Home > News > Presidential War Powers Update: “Hostilities” = “Vietnam”?
165 views 4 min 0 Comment

Presidential War Powers Update: “Hostilities” = “Vietnam”?

- June 30, 2011

President Obama’s press conference yesterday dealt with an issue I’ve discussed in a series of posts  (most recently here) on this site, namely presidential war powers as they apply to the NATO military operation in Libya. He made both a legal and – less admirably – an ad hominem argument on behalf of his ability to implement American involvement without legislative authorization.

The president’s legal argument is that US support of a NATO operation, where no troops are on the ground or (he claims) likely to suffer casualties, does not reach the threshold of “hostilities” envisioned by the text of the War Powers Resolution. Therefore he does not “have to get to the question” of whether the WPR is constitutional, since it is simply inapplicable here.

Though this is a new presidential argument in being so explicitly expounded, it has been made by implication many times before in presidents’ unwillingness to invoke the WPR in what they considered “police” actions  (for instance, when Pres. Reagan authorized “imminent danger” pay for naval forces in the Persian Gulf in 1987-88 but argued “imminent hostilities,” as in the WPR, did not exist.)  Still, silence – or at least ambiguity – has its uses. It is perhaps worth recalling that the current argument was cherry-picked from various less favorable opinions, most notably from the Justice Department’s Office of Legal Counsel, normally the definitive executive branch arbiter of statutory interpretation.

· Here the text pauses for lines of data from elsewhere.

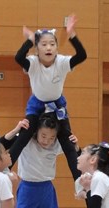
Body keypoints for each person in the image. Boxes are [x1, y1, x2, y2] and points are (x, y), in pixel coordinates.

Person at [10, 15, 87, 180]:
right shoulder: (33, 62)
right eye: (43, 44)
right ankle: (4, 169)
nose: (48, 48)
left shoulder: (62, 62)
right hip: (36, 105)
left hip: (57, 105)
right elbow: (18, 58)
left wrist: (71, 34)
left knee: (67, 142)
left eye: (52, 44)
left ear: (57, 48)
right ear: (37, 49)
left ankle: (80, 182)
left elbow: (82, 55)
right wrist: (30, 40)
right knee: (24, 135)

And, interestingly, while the WPR does not itself define “hostilities,” the president offered his own: the Vietnam War. It was “if you’re going to start getting us into those kinds of commitments” — half a million soldiers, hundreds of billions of dollars, tens of thousands of deaths — that the WPR should kick in.  This is a rather high threshold. Libya does not meet it, of course – but then again, except for the spending levels, neither does Iraq.

The president went on to dismiss those who doubt his decision here as (a), merely interested in “politics” and (b), at least tacitly in favor of a “state sponsor of terrorist operations” against the US  and “one of the worst tyrants in the world — somebody who nobody should want to defend.”  The president went on, with some scorn, “this suddenly becomes the cause célèbre for some folks in Congress?  Come on.”

The notions that the ends justify the means — or that one’s critics do not care about morality or national security — are, again, hardly new in presidential discourse. Still, no matter the virtues of the Libyan operation, constitutional checks and balances might just qualify as a useful “cause célèbre.”

After all, as the president himself said a few minutes later, with regards to same-sex rights: “I think that principle will win out.  It’s not going to be perfectly smooth, and it turns out that the President — I’ve discovered since I’ve been in this office — can’t dictate precisely how this process moves.”